=== TEXTE DE LA PAGE ===

Mon film préféré. La mise en scène est une merveille d'inventivité, le scénario béton, les acteurs formidables. Le cinéma, c'est un lieu où l'on devrait voir plus de films de cette trempe.
La première partie m'a un peu fait peur, lente, sinistre, incompréhensible, j'ai un peu lutté pour ne pas m'endormir. La deuxième en revanche est très belle. Image magnifique, beau travail sonore, et histoire d'amour vibrante. J'ai bien fait de résister.
D'abord, "Tabou" surprend par sa forme narrative, ses partis pris osés et plutôt risqués de la séparation en deux parties et du récit dans le récit qui constituent son ossature. Son charme profond se trouve toutefois ailleurs, dans cette évocation d'un passé magnifié dans lequel l'insouciance flirte avec le morbide en toute légèreté. Rarement la nostalgie aura été aussi belle au cinéma.

=== DONNÉES SOURCES ===

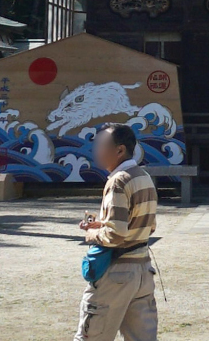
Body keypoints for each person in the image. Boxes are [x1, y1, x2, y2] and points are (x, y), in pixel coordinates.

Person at [74, 124, 159, 340]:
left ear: (119, 150)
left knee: (92, 336)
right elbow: (149, 225)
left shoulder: (117, 181)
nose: (95, 150)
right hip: (143, 272)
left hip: (116, 274)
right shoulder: (144, 177)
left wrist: (90, 234)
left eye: (101, 145)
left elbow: (115, 235)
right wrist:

===

> **CONSIGNE**:
Recopiez à l'identique un extrait des critiques du film « Tabou », en partant des mots « Mon film préféré. » et en vous arrêtant après « de cette trempe. ».

> **CORRIGÉ DE L'EXERCICE**:
Mon film préféré. La mise en scène est une merveille d'inventivité, le scénario béton, les acteurs formidables. Le cinéma, c'est un lieu où l'on devrait voir plus de films de cette trempe.